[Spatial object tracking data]
- - -

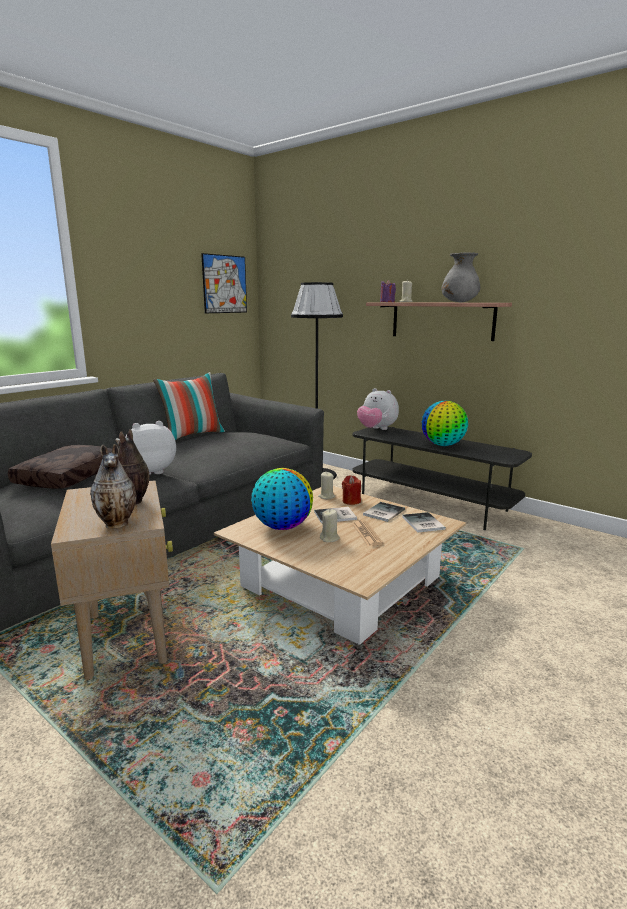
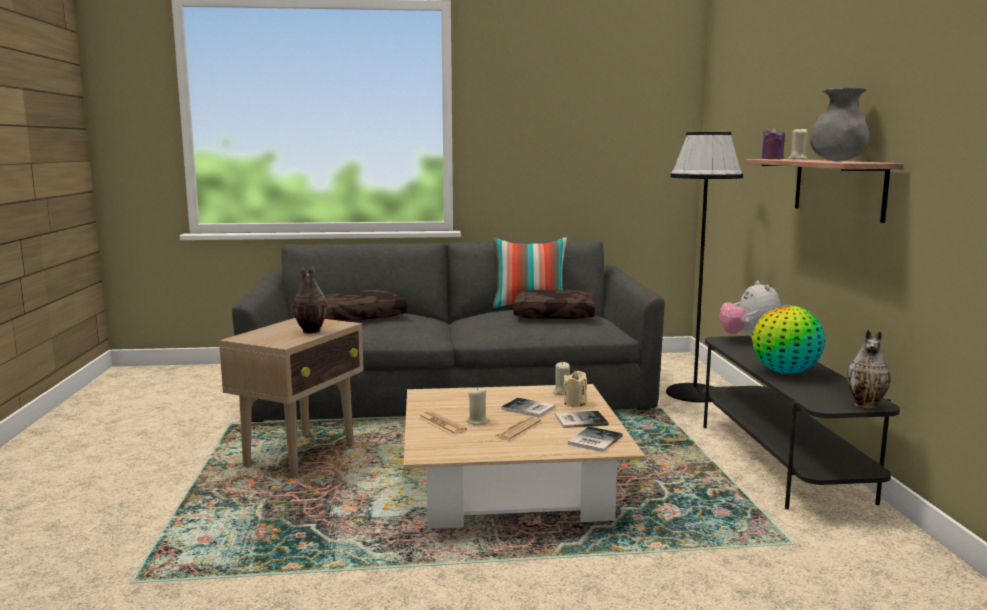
camera: 45 degrees right, 5 degrees down
vase [90,444,137,529] -> vase moved to [847,329,890,408]
plush toy [125,421,176,475] -> none
picture [201,253,247,313] -> none
globe [251,468,313,530] -> none
red candle [342,475,361,505] -> beige candle [563,371,587,407]
none -> newspaper [418,411,467,435]
none -> brown pillow [513,290,595,319]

- - -

> [Exercise details]: State only the count of lines above that hold the string "none".

> [Task result]: 5